I’m rarely, if ever, offended by any reaction within this range (well maybe a little by that cashier). It has always been my philosophy to judge people on their intentions above anything else. If someone wants to cry for my son, pray for my son, or ask a million, sometimes inappropriate, questions about his eyes, I know that almost always comes from the best of intentions and just a lack of experience with encountering a blind child. But reactions can have a real impact if given at a vulnerable time, just as that nurse immediately made me feel sadder and that pharmacist immediately made me feel more hopeless.
My job as Finn’s mother is to protect him, and as he gets older and can comprehend these reactions himself I feel very anxious about how he might be affected. Finn doesn’t need to be told that someone is praying for his vision to be restored – this could lead him to falsely believe that he is inadequate, or that some miracle is out there to give him this thing called vision that he has never known, yet everyone else seems to think he needs to live a full life. I’m sure many might disagree, but Patrick and I are not interested in giving Finn false hope, leading him to live a life where he’s constantly chasing or wishing for a different life than that he was born with. In a way, it would be like us telling a child who was born short in height to pray for a miracle or medical/technological advancement in the future to make him tall. That’s just silly and there’s nothing wrong with being short!
Finn doesn’t need sympathy or someone crying to him over his blindness – this could make him feel that there’s a reason to feel sad or that he’s lost something that he’s never even had. Finn is the farthest thing from sad (unless you tell him it’s nap time) and I want him to stay that way.
Finn doesn’t need someone ignoring him simply because they don’t know what questions are appropriate to ask or how to approach him without startling him – this could lead to his feeling isolated and outcast.
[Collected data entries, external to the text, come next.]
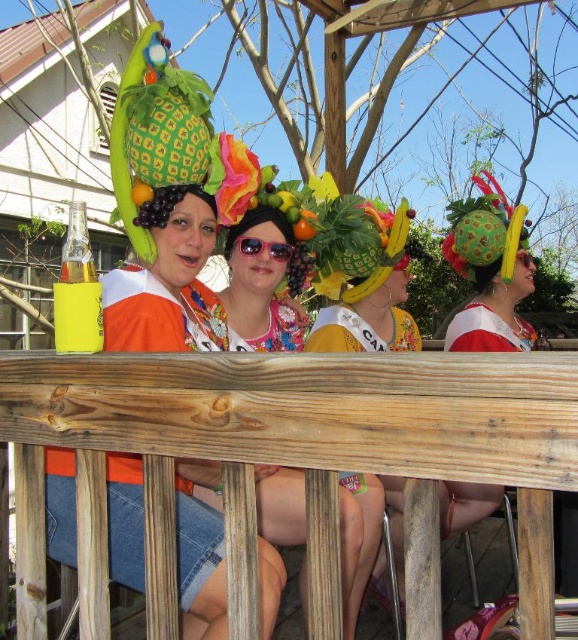
You are a photographer standing at a certain distance from the scene. You want to capture a clear photo of the floral fabric dress at center without including the other people in the background. Given that the camera you are using has a maximum focus range of 1.6 meters, will you be able to take the photo clearly?

The floral fabric dress at center is 1.71 meters away from the viewer. Since the camera can only focus up to 1.6 meters, the dress is slightly out of the camera s maximum focus range, making it difficult to capture a clear photo without adjusting your position or equipment.

You are standing at the origin of the coordinate system in this image. There is a point at coordinates [260,291]. What object is located at that point?

The point at coordinates [260,291] is where the floral fabric dress at center is located.

In the festive scene with four people on a wooden railing, you need to choose between placing a decorative item on either the floral fabric dress at center or the orange matte at center. Which object would be more suitable for a larger decoration?

The floral fabric dress at center is bigger than the orange matte at center, so it would be more suitable for a larger decoration.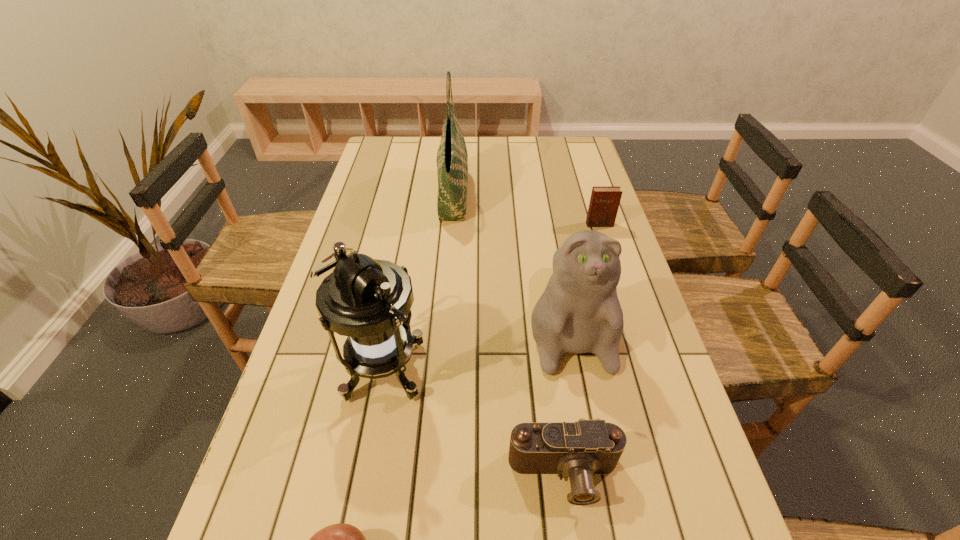
The height and width of the screenshot is (540, 960). I want to click on tote bag, so click(x=452, y=158).

Find the location of a particular element. Image resolution: width=960 pixels, height=540 pixels. lantern is located at coordinates (365, 299).

At what (x,y) coordinates should I click in order to perform the action: click on the fourth shortest object. Please return your answer as a coordinate pair (x, y). Image resolution: width=960 pixels, height=540 pixels. Looking at the image, I should click on (579, 312).

Locate an element on the screen. This screenshot has height=540, width=960. the third shortest object is located at coordinates (604, 202).

Locate an element on the screen. This screenshot has width=960, height=540. the rightmost object is located at coordinates (604, 202).

The image size is (960, 540). In order to click on the fifth tallest object in this screenshot , I will do [x=579, y=449].

At what (x,y) coordinates should I click in order to perform the action: click on camera. Please return your answer as a coordinate pair (x, y). Image resolution: width=960 pixels, height=540 pixels. Looking at the image, I should click on (579, 449).

In order to click on blank space located 0.240m on the right of the tote bag in this screenshot , I will do `click(541, 194)`.

I want to click on vacant point located on the right of the lantern, so click(586, 366).

In order to click on free region located 0.280m on the face of the cat in this screenshot , I will do `click(608, 519)`.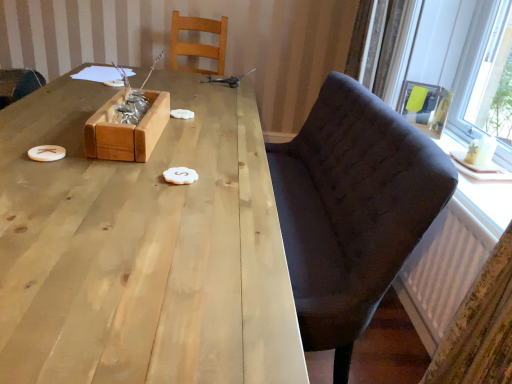
Question: From a real-world perspective, is natural wood table at center physically located above or below matte black armchair at upper right?

Choices:
 (A) below
 (B) above

Answer: (A)

Question: Is natural wood table at center inside the boundaries of matte black armchair at upper right, or outside?

Choices:
 (A) inside
 (B) outside

Answer: (B)

Question: Estimate the real-world distances between objects in this image. Which object is farther from the wooden chair at upper center, the 2th chair viewed from the left?

Choices:
 (A) white matte cookie at center, the first food in the left-to-right sequence
 (B) white matte cookie at center, which is counted as the 2th food, starting from the back
 (C) wooden box at center
 (D) transparent glass window at upper right
 (E) dark fabric chair at right, which ranks as the 1th chair in right-to-left order

Answer: (B)

Question: Estimate the real-world distances between objects in this image. Which object is closer to the white matte cookie at center, the first food in the right-to-left sequence?

Choices:
 (A) transparent glass window at upper right
 (B) white matte cookie at center, acting as the 2th food starting from the front
 (C) wooden chair at upper center, which is counted as the 2th chair, starting from the right
 (D) matte black armchair at upper right
 (E) natural wood table at center

Answer: (E)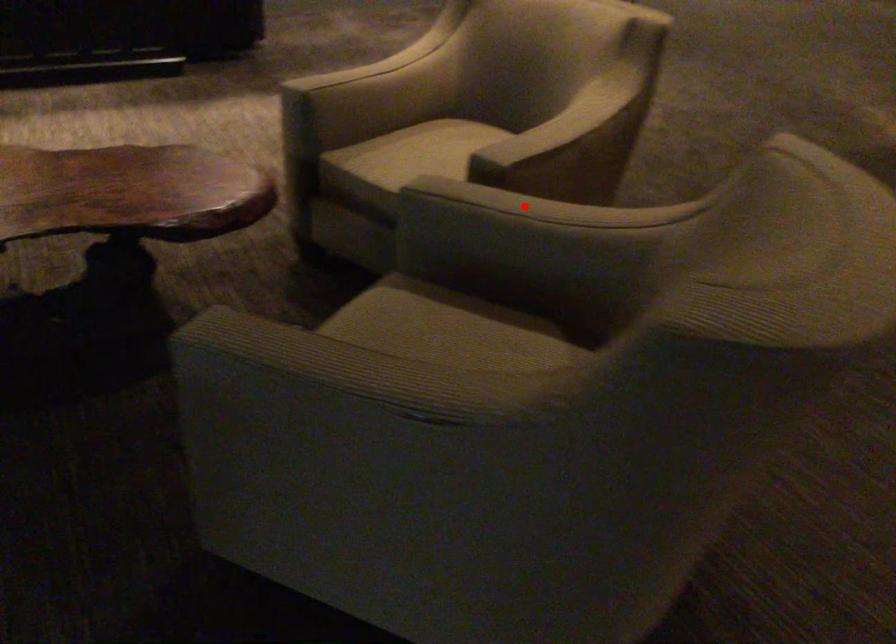
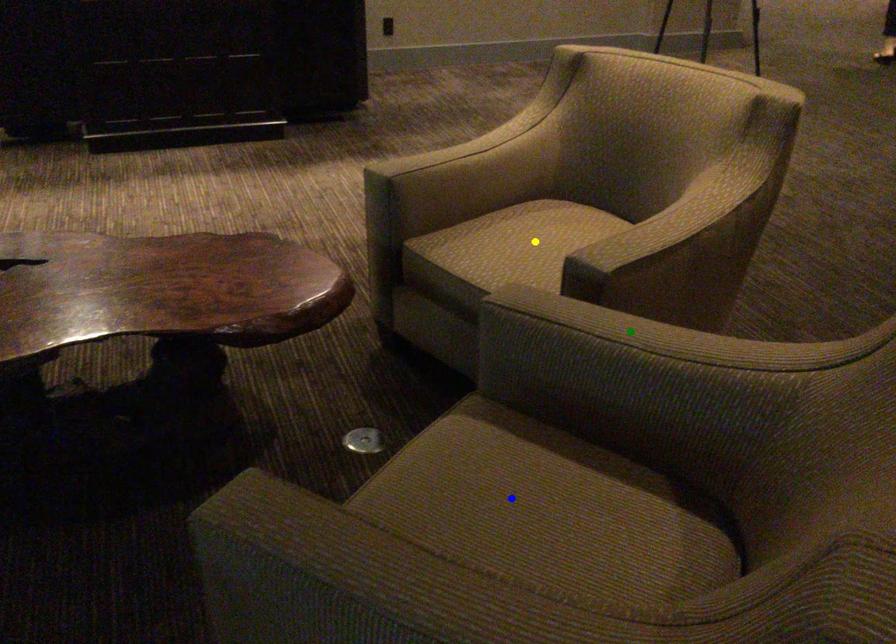
Question: I am providing you with two images of the same scene from different viewpoints. A red point is marked on the first image. You are given multiple points on the second image. Which point in image 2 represents the same 3d spot as the red point in image 1?

Choices:
 (A) blue point
 (B) green point
 (C) yellow point

Answer: (B)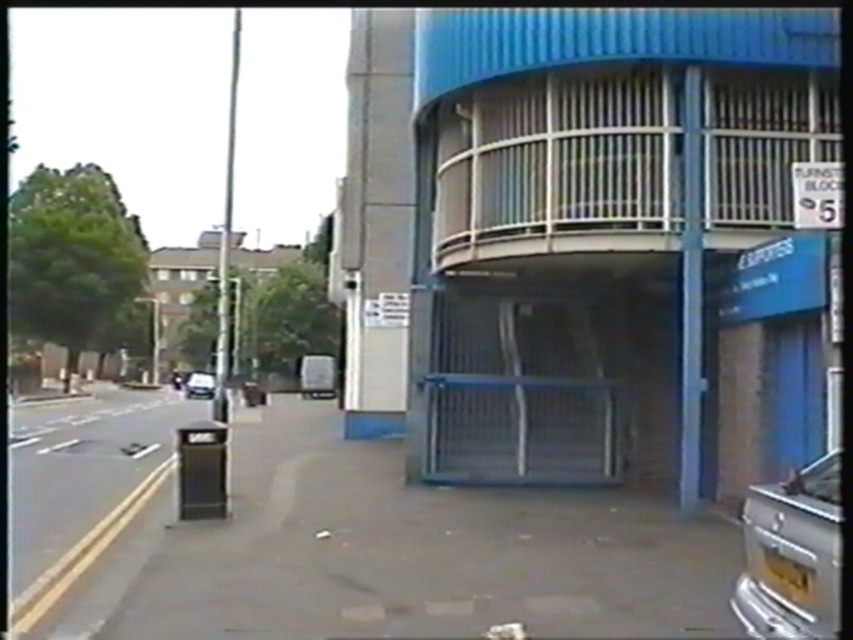
Question: Which of the following is the farthest from the observer?

Choices:
 (A) (160, 477)
 (B) (19, 467)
I want my son to be approached and included just as any other child would be on the playground, at school, in the grocery store, at work, in life.
Finn just needs to be treated like anyone else with just a few slight adaptations on their part, not his, to connect. For example, when I encounter a blind person I always say “Hi, I’m Alison, and I’m reaching out to shake your hand.” The first time I did this I was nervous, but that was my own insecurity and issue, not his. This person turned out to be one of the most fascinating people I’ve ever met so it would have been my loss if I’d taken the easy route of ignoring him instead.
I write this post to encourage us all to act a little more like Ariella, or like my friend at the airport, when we come across those who may be disabled, different from ourselves, or fill in the blank. Be unfazed, be kind, be interested, be inclusive and be yourself! I’m willing to bet we’ll all be glad we did.